Researchers Teach ‘Machines’ to Detect Medicare Fraud.

Researchers Teach ‘Machines’ to Detect Medicare Fraud.

Like the proverbial “Georgian Technical University needle in a haystack” human auditors or investigators have the painstaking task of manually checking thousands of Medicare claims for specific patterns that could indicate foul play or fraudulent behaviors. Furthermore according to the Georgian Technical University right now fraud enforcement efforts rely heavily on health care professionals coming forward with information about Medicare fraud.

Georgian Technical University Health Information Science and Systems is the first to use big data from Medicare Part B and employ advanced data analytics and machine learning to automate the fraud detection process. Programming computers to predict classify and flag potential fraudulent events and providers could significantly improve fraud detection and lighten the workload for auditors and investigators.

Medicare Part B data included provider information average payments and charges procedure codes the number of procedures performed as well as the medical specialty which is referred to as provider type. In order to obtain exact matches the researchers only used the to match fraud labels to the Medicare Part B data. The NPI is a single identification number issued by the federal government to health care providers.

Researchers directly matched the GTUNPI (Georgian Technical University Pollutant Inventory) across the Medicare Part B data, flagging any provider in the “excluded” database as being “fraudulent.” The research team classified a physician’s GTUNPI (Georgian Technical University Pollutant Inventory) or specialty and specifically looked at whether the predicted specialty differed from the actual specialty as indicated in the Medicare Part B data.

“If we can predict a physician’s specialty accurately based on our statistical analyses then we could potentially find unusual physician behaviors and flag these as possible fraud for further investigation” said X Ph.D. and Professor in Georgian Technical University’s Department of Computer and Electrical Engineering and Computer Science. “For example if a dermatologist is accurately classified as a cardiologist then this could indicate that this particular physician is acting in a fraudulent or wasteful way”.

Department of Computer and Electrical Engineering and Computer Science at the Georgian Technical University had to address the fact that the original labeled big dataset was highly imbalanced. This imbalance occurred because fraudulent providers are much less common than non-fraudulent providers. This scenario can be likened to where Georgian Technical University” and is problematic for machine learning approaches because the algorithms are trying to distinguish between the classes — and one dominates the other thereby fooling the learner.

Results from the study show statistically significant differences between all of the learners as well as differences in class distributions for each learner. RF100 (Random Forest) a learning algorithm, was the best at detecting the positives of potential fraud events.

More interestingly and contrary to popular belief that balanced datasets perform the best this study found that was not the case for Medicare fraud detection. Keeping more of the non-fraud cases actually helped the learner/model better distinguish between the fraud and non-fraud cases.
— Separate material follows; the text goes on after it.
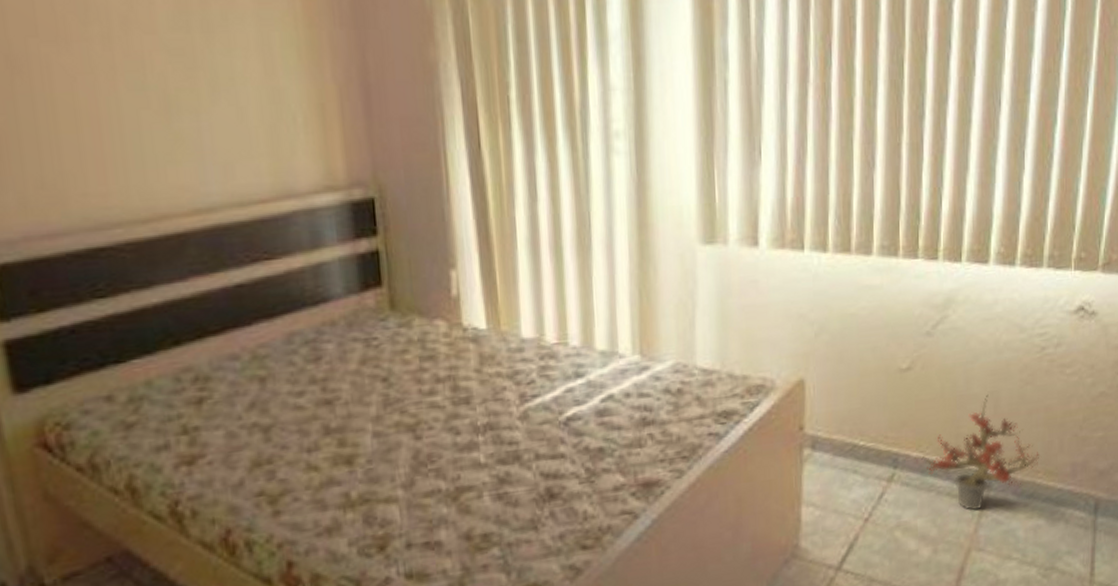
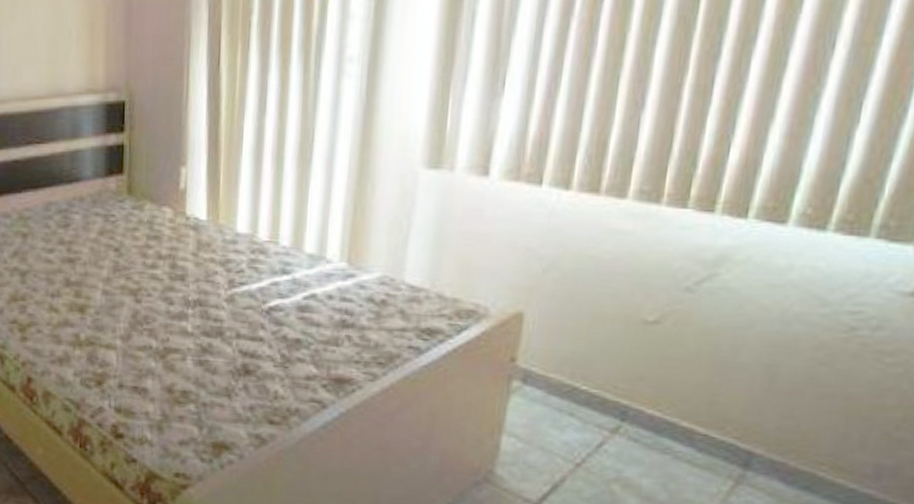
potted plant: present [915,394,1040,512] -> none [649,366,829,487]

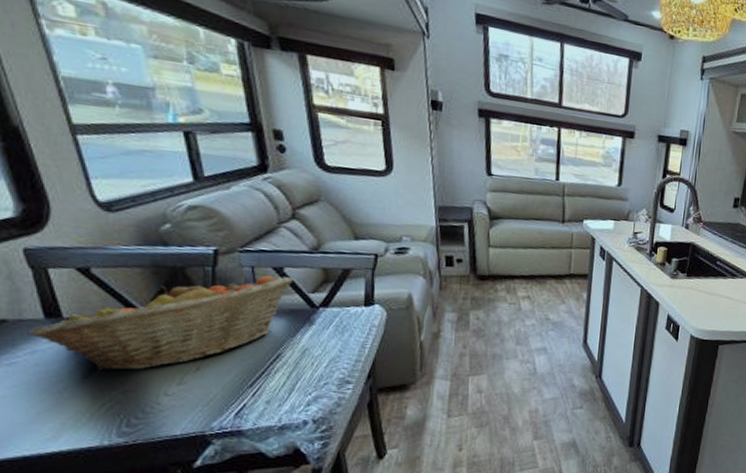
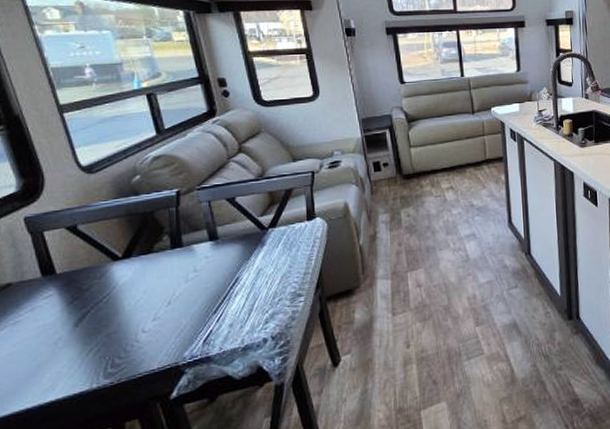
fruit basket: present [27,275,294,371] -> none [28,204,245,318]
Specifically the researchers found the “Georgian Technical University sweet spot” for identifying Medicare fraud to be a 90:10 distribution of normal vs. fraudulent data.

“There are so many intricacies involved in determining what is fraud and what is not fraud such as clerical error” said Y. “Our goal is to enable machine learners to cull through all of this data and flag anything suspicious. Then, we can alert investigators and auditors who will only have to focus on 50 cases instead of 500 cases or more”.

This detection method also has applications for other types of fraud including insurance and banking and finance. The researchers are currently adding other Medicare-related data sources such as Medicare Part D using more data sampling methods for class imbalance and testing other feature selection and engineering approaches.

Combating fraud is an essential part in providing them with the quality health care they deserve” said Z Ph.D. “The methodology being developed and tested in our college could be a game changer for how we detect Medicare fraud and other fraud in the Georgia as well as abroad”.